La Nation : Au terme du match face au Nigéria, vous n’imaginiez sans doute pas un tel score (1-1). Quels sont vos sentiments à la fin de la rencontre ?
Ouzérou Abdoulaye : Ce match face au Nigéria aurait pu se conclure par une victoire. Malheureusement, cela n’a pas été le cas. Ce n’était pas une simple déclaration lorsque j’ai affirmé que nous venions ici pour nous qualifier. Je suis un compétiteur dans l’âme. Même si je dois affronter le plus fort du monde, cela ne me fait pas peur. Aujourd’hui, nous faisons match nul, et c’est bon pour le moral, mais je ne peux pas me réjouir quand je ne gagne pas. C’est cet état d’esprit que je veux inculquer à ces filles. Il y a encore beaucoup de travail, et la satisfaction ne viendra qu’avec la victoire. Nous ne devons pas nous contenter de peu. Oui, faire un nul contre le Nigéria, c’est une belle chose, un souvenir dont on pourra parler dans dix ans. Mais la véritable joie viendra lorsque nous aurons obtenu ce que nous recherchons : la qualification.
Quelle a été l’atmosphère dans le vestiaire à la mi-temps pour que les filles reviennent aussi déterminées ?

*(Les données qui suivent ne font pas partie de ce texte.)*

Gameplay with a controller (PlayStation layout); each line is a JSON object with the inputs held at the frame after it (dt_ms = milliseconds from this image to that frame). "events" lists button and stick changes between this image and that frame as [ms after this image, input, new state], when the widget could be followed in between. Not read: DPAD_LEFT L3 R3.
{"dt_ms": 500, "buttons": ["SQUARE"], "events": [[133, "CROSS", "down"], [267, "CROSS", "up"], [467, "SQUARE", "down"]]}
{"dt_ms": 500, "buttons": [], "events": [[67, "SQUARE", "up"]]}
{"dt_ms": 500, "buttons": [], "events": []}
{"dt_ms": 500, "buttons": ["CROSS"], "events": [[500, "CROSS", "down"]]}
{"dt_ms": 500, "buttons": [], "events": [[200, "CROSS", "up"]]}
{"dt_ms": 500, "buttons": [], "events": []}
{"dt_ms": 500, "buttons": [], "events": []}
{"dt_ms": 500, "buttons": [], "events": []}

Dans le vestiaire, je leur ai dit qu’il n’y avait aucune limite à se fixer. Ce sont, pour la plupart, des jeunes filles issues de notre championnat national, qui n’est pas forcément le plus exigeant. En face, c’était une équipe de superstars. Mais en termes d’engagement, je leur ai fait comprendre que nous pouvions rivaliser. À la pause, je leur ai simplement dit de jouer à fond. Nous n’avions rien à perdre ; personne ne nous blâmerait pour un match contre le Nigéria. À partir de là, sans pression, je leur ai demandé de jouer libérées, avec sensibilité et courage. Et cela a fonctionné. La seconde période a été à l’image de cet état d’esprit. Les entrées en jeu ont également apporté un vent de fraîcheur. Prenez Estelle, par exemple : elle n’a que 17 ans. Apporter de la rapidité et de la vivacité, c’était la clé. C’est sur cette idée que j’ai bâti mon plan de jeu dès le départ. Après analyse, j’ai constaté que le Nigéria était physiquement au point et techniquement supérieur. Mais sur le plan de la vitesse, nous avions un avantage. Miser sur la jeunesse, c’était l’objectif. Et je pense que nous pouvons être fiers de cela.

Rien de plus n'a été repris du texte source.